» **EXERCISE**
Each line of the records that follow must come back exactly, with pictures skipped.
[Opening RECORDS FOR THIS TASK section]
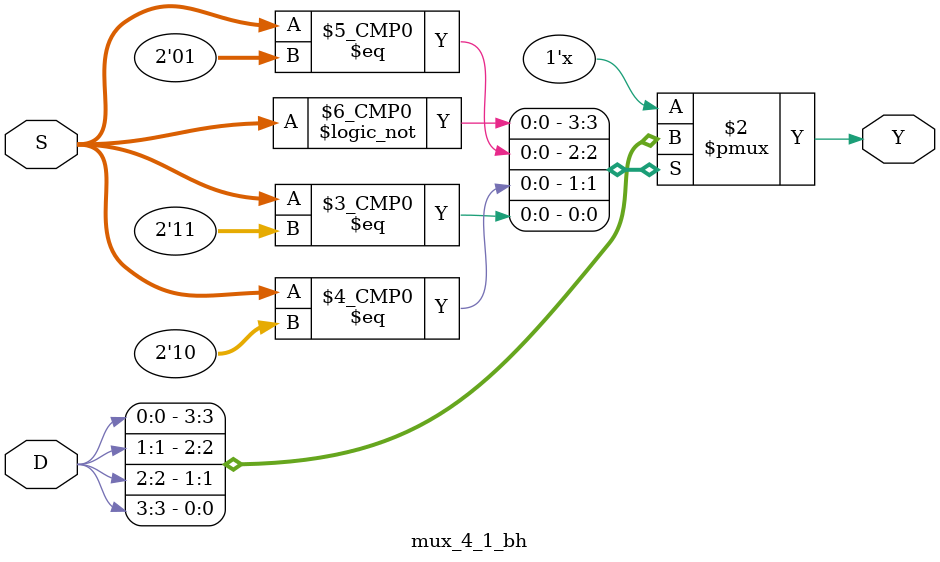
<source format=v>
`timescale 1ns / 1ps


module mux_4_1_bh(D, S, Y);
input [3:0]D;
input [1:0]S;
output Y;

wire [3:0]D;
wire [1:0]S;
reg Y;

always@(S or D)
case(S)
2'b00: Y = D[0];
2'b01: Y = D[1];
2'b10: Y = D[2];
2'b11: Y = D[3];
endcase
endmodule

</source>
[Closing RECORDS FOR THIS TASK section]
» **EXPECTED ANSWER**
<source format=v>
`timescale 1ns / 1ps


module mux_4_1_bh(D, S, Y);
input [3:0]D;
input [1:0]S;
output Y;

wire [3:0]D;
wire [1:0]S;
reg Y;

always@(S or D)
case(S)
2'b00: Y = D[0];
2'b01: Y = D[1];
2'b10: Y = D[2];
2'b11: Y = D[3];
endcase
endmodule

</source>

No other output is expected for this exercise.